# Your objective
Locate every line in the records that contains the string "Aggravated", and copy each of those lines.

----

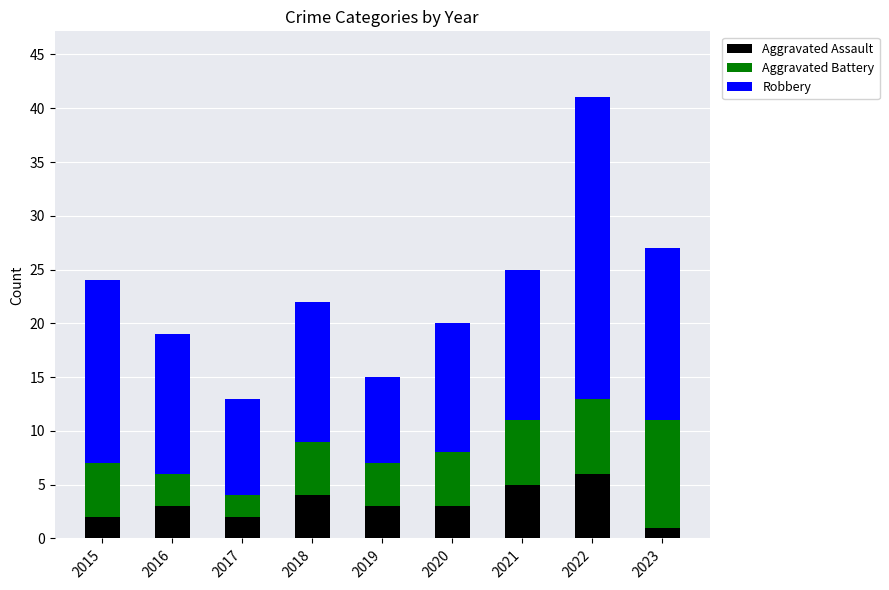

Reading right to left, what are the values for Aggravated Assault?

1	6	5	3	3	4	2	3	2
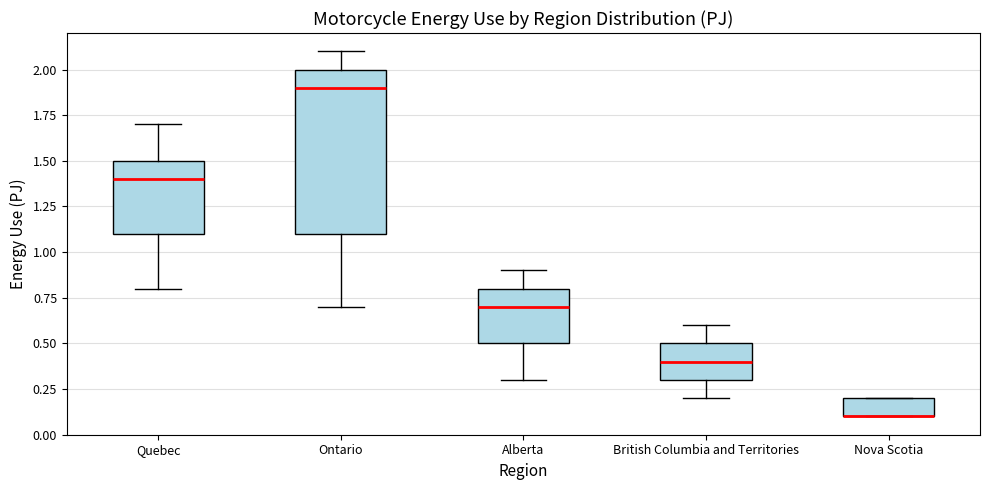

Comparing the boxes themselves (not the whiskers), which one is the tallest?

Ontario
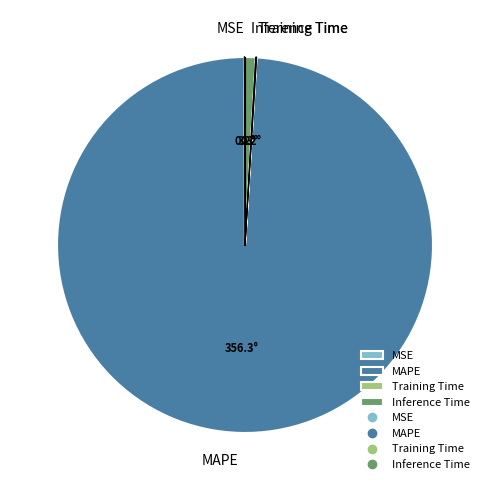

Is MAPE the majority of the pie?

Yes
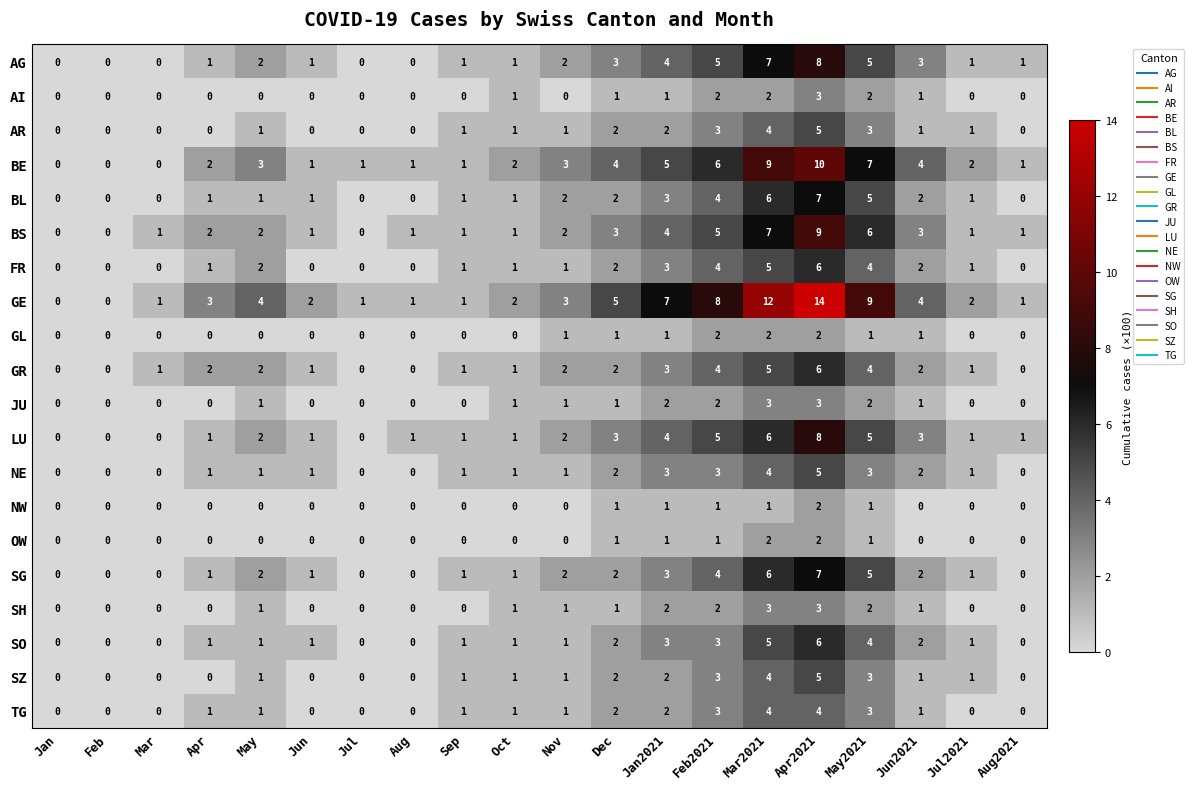

At which category does the chart reach its peak across all series?

Apr2021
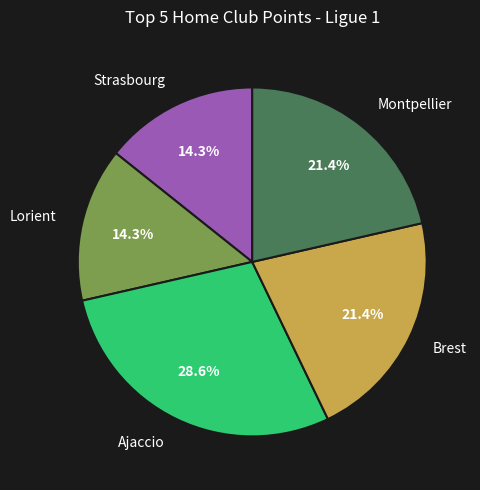

Is there any slice that represents more than half of the pie?

No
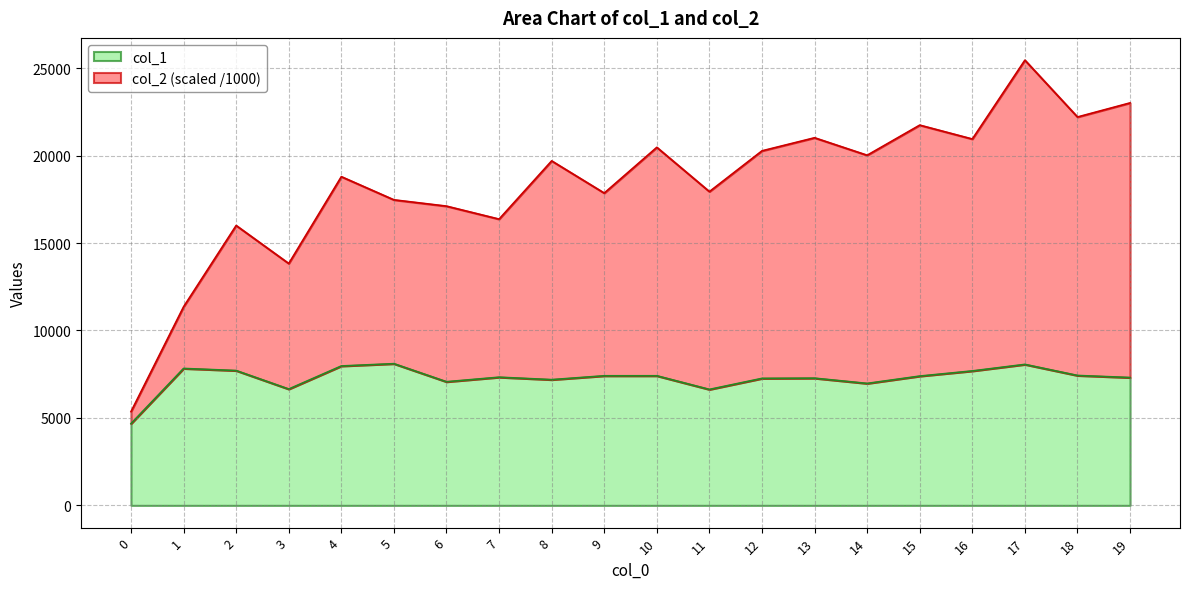

Is it true that col_2 equals 21017.7 at 13?

True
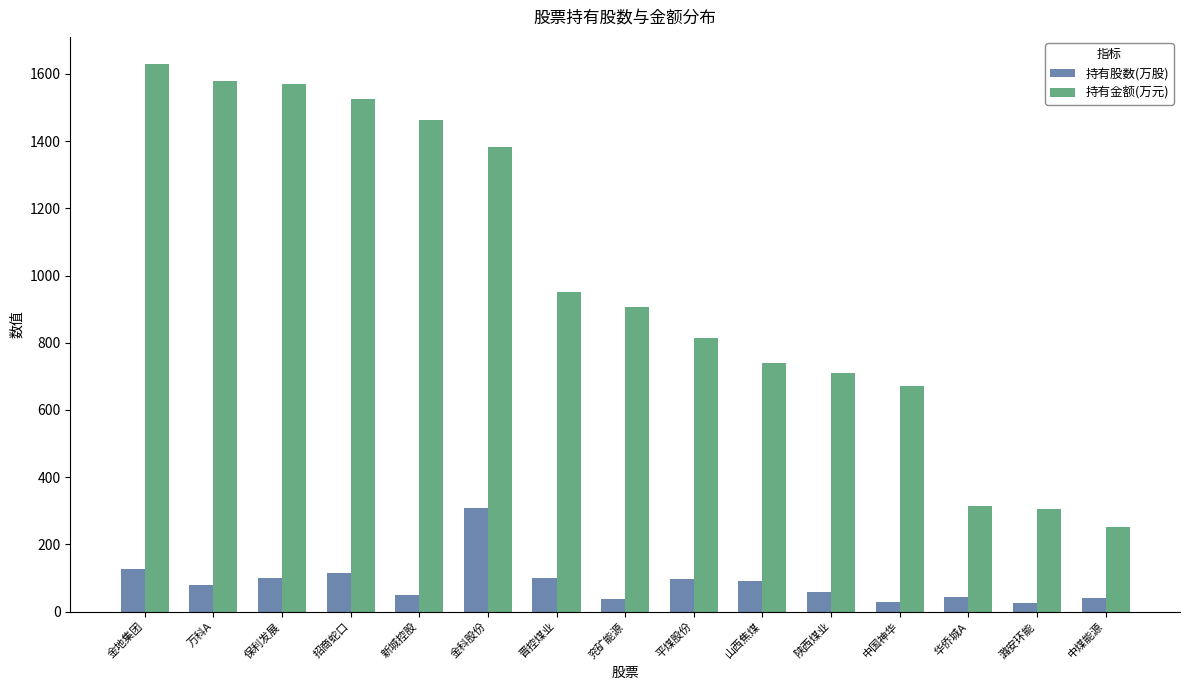

At which category is the sum across all series the highest?

金地集团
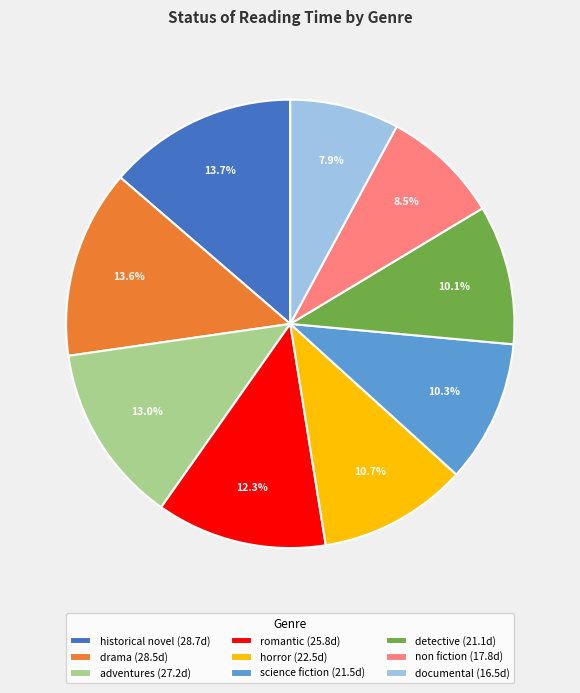

How many segments does this pie chart have?

9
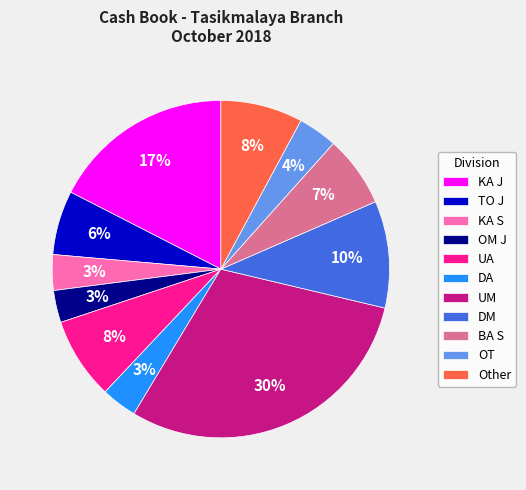

Does any single category account for the majority?

No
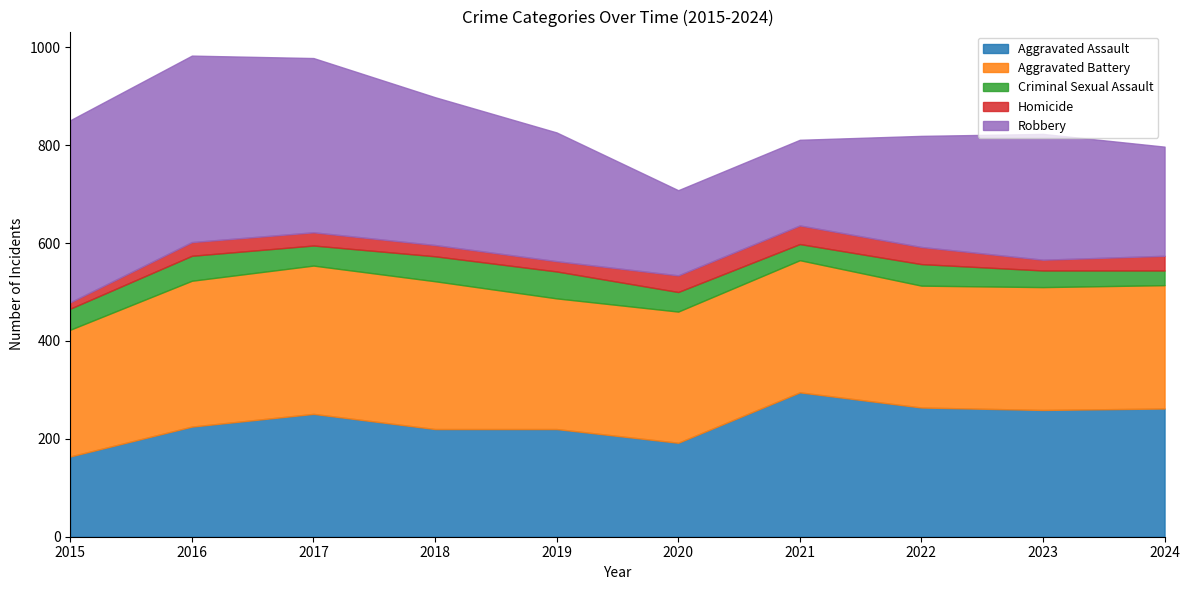

Rank the series at 2015 from lowest to highest value.

Homicide, Criminal Sexual Assault, Aggravated Assault, Aggravated Battery, Robbery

----

# Completed exercise
Reading right to left, what are the values for Aggravated Assault?
Homicide, Criminal Sexual Assault, Aggravated Assault, Aggravated Battery, Robbery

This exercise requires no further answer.